COVID-19 and information relating to temperature.
Published by World Health Organisation, 2020. All rights acknowledged.

The new COVID-19 is caused by the virus SARS-CoV-2. The most likely ecological reservoirs for SARS-CoV-2 are bats, but it is believed that the virus jumped the species barrier to humans from another intermediate animal host. This intermediate animal host could be a domestic food animal, a wild animal, or a domesticated wild animal which has not yet been identified.
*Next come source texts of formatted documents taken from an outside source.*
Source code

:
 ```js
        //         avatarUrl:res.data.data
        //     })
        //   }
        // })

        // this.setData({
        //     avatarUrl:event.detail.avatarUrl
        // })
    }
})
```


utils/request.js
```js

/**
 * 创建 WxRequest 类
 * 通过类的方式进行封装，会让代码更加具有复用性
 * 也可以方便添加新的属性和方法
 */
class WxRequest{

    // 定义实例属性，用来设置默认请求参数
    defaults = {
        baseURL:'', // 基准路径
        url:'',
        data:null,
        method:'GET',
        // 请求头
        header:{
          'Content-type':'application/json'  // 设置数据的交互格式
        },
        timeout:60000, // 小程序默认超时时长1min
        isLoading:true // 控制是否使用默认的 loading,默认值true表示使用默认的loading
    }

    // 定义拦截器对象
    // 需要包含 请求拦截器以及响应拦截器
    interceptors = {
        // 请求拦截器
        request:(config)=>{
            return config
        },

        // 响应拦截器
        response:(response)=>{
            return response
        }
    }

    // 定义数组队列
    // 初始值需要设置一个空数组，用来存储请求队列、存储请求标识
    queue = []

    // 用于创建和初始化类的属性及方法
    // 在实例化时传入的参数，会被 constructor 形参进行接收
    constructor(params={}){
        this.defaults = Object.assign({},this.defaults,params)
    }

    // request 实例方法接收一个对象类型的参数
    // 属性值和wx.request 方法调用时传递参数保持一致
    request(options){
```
WHO continues to collaborate with experts, Member States and other partners to identify gaps and research priorities for the control of COVID-19, and provide advice to countries and individuals on prevention measures. National food safety authorities have been following this event with the International Food Safety Authorities Network (INFOSAN) Secretariat to seek more information on the potential for persistence of the virus on foods traded internationally and the potential role of food in the transmission of the virus. Experiences from previous outbreaks of related coronaviruses, such as the Severe Acute Respiratory Syndrome coronavirus (SARS-CoV) and Middle East respiratory syndrome coronavirus (MERS-CoV) show that transmission through food consumption did not occur. To date, there have not been any reports of transmission of SARS-CoV-2 virus through food. However, concerns were expressed about the potential for these viruses to persist on raw foods of animal origin.

Currently, there are investigations conducted to evaluate the viability and survival time of SARS-CoV-2. In general, coronaviruses are very stable in a frozen state according to studies of other coronaviruses, which have shown survival for up to two years at -20C. Studies conducted on SARS-CoV ad MERS-CoV indicate that these viruses can persist on different surfaces for up to a few days depending on a combination of parameters such as temperature, humidity and light. For example, at refrigeration temperature (4C), MERS-CoV can remain viable for up to 72 hours. Current evidence on other coronavirus strains shows that while coronaviruses appear to be stable at low and freezing temperatures for a certain period, food hygiene and good food safety practices can prevent their transmission through food. Specifically, coronaviruses are thermolabile, which means that they are susceptible to normal cooking temperatures (70C). Therefore, as a general rule, the consumption of raw or undercooked animal products should be avoided. Raw meat, raw milk or raw animal organs should be handled with care to avoid cross-contamination with uncooked foods.

SARS-CoV and MERS-CoV are susceptible to the most common cleaning and disinfection protocols and there is no indication so far that SARS-Cov-2 behaves differently.